2. If a loved one in your family is becoming forgetful, or having trouble with vocabulary, ask your family physician if lab tests or a consultation with a neurologist could be beneficial to identify a reversible cause of dementia, or perhaps warrant a prescription which could deter the onset of Alzheimer’s disease.
3. If you are between the ages of 55 and 70, do not have an adverse medical history, and you do not own long term care insurance, investigate the cost and consider how it could maximize your independence in your final years. If you resist this insurance because you feel it would be wasted if you don’t need it, then explore the variety which pays a death benefit to your children if you are so fortunate as to never need extended care. Making a decision about long term care insurance is different than making a decision about going on a cruise– If one spouse is not welcome to participate, the other should anyway!
4. Think about the chores that you are still doing, and consider if you remain the best person to do them. Can you afford to have a lawn service cut your lawn or remove the snow from your property? That service is cheaper than the hospital co-pay or physical therapy which will result from your overexertion. Is it time to ask your children to go with you the accountant to help you with your taxes?
5. If you are a devoted caregiver who has been looking after your spouse or parent, schedule a regular time to get away. Caregiving is a marathon, not a sprint. Every caregiver needs at least one day off per week; and a weekend off each month is not a bad idea. Schedule it without feeling any guilt and ask your family to help you cover the needs of your loved one when you are absent.
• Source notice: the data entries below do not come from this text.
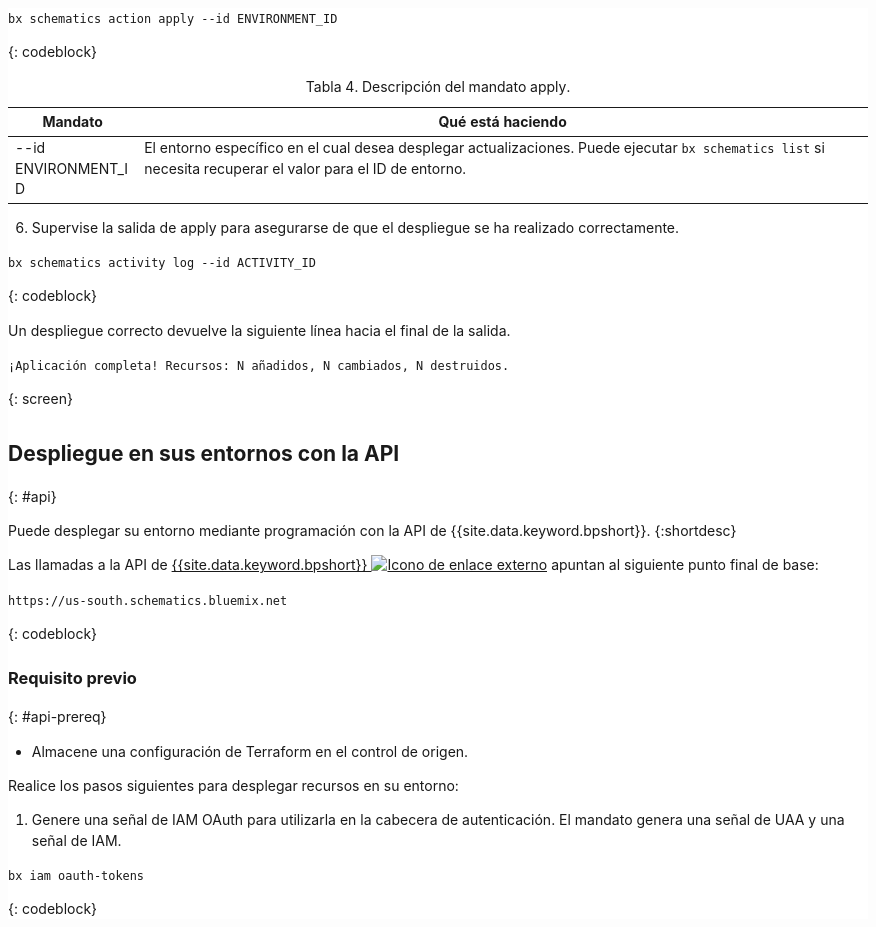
   ```
  bx schematics action apply --id ENVIRONMENT_ID
  ```
  {: codeblock}
  
  <table summary="Descripción del mandato apply.">
  <caption>Tabla 4. Descripción del mandato apply.
  </caption>
  <thead>
  <th colspan="1">Mandato</th>
  <th colspan="1">Qué está haciendo</th>
  </thead>
  <tbody>
  <tr>
  <td>--id ENVIRONMENT_ID</td>
  <td>El entorno específico en el cual desea desplegar actualizaciones. Puede ejecutar <code>bx schematics list</code> si necesita recuperar el valor para el ID de entorno. </td>
  </tbody></table>
  
6. Supervise la salida de apply para asegurarse de que el despliegue se ha realizado correctamente. 

  ```
  bx schematics activity log --id ACTIVITY_ID
  ```
  {: codeblock}

  Un despliegue correcto devuelve la siguiente línea hacia el final de la salida.
  
  ```
  ¡Aplicación completa! Recursos: N añadidos, N cambiados, N destruidos.
```
  {: screen}
  
## Despliegue en sus entornos con la API
{: #api}

Puede desplegar su entorno mediante programación con la API de {{site.data.keyword.bpshort}}.
{:shortdesc}

Las llamadas a la API de <a href="https://us-south.schematics.bluemix.net/swagger-api/">{{site.data.keyword.bpshort}} <img src="../../icons/launch-glyph.svg" alt="Icono de enlace externo"></a> apuntan al siguiente punto final de base:

```
https://us-south.schematics.bluemix.net
```
{: codeblock}

### Requisito previo
{: #api-prereq}

* Almacene una configuración de Terraform en el control de origen. 

Realice los pasos siguientes para desplegar recursos en su entorno:

1. Genere una señal de IAM OAuth para utilizarla en la cabecera de autenticación. El mandato genera una señal de UAA y una señal de IAM.
  
  ```
  bx iam oauth-tokens
  ```
  {: codeblock}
6. If you are between the ages of 65 and 75, and are considering how to live the rest of your life under worry-free circumstances within the local area so you can remain close to your friends and family, investigate admission to a Continuing Care Retirement Community. Only 10% of the population qualifies financially, and fewer than half meet all the criteria. Unfortunately, many qualified persons wait until it is too late to enjoy all the benefits. Moving to a CCRC can be a wonderful way to maximize the enjoyment and independence of your retirement years as you age gracefully.
7. If you do not have a power of attorney document, or if your document is more than 10 years old, was prepared by an out-of-state attorney, or obtained from an office supply store or Internet service, consult a local attorney so that your family will not need to have you declared to be an competent person to keep you safe and manage your affairs in your later years.
8. If you are still living in the family home in which you raised your children, inventory your basement, attic and garage. Be honest about the difference between treasure and trash. What you can direct your family to toss into a dumpster this summer will be less work for them in the future. With you present to supervise, there will be less chance of treasure being thrown out along with the trash than in the future, when your adverse health could prevent you from providing that direction.
9. If you are a wartime veteran, organize your discharge paperwork in a central location so that your spouse or children can help you to access it when you might in the future qualify for special benefits from the Veterans Administration because of your wartime service. If you can’t find your DD-214 discharge form, get a duplicate now.
10. Consider whether you want to be cremated or buried, and where you want your remains to be placed. Where should a memorial service be held, and are there hymns or scripture that should be included? Share your written answers with your spouse, children, or pastor.
Everyone’s list will be different, but these ideas should help you to get started. Plan now to get a some of these things taken care of in 2013, and you will have a sense of accomplishment by this time next year. I just know that 2013 will be a lucky year for you!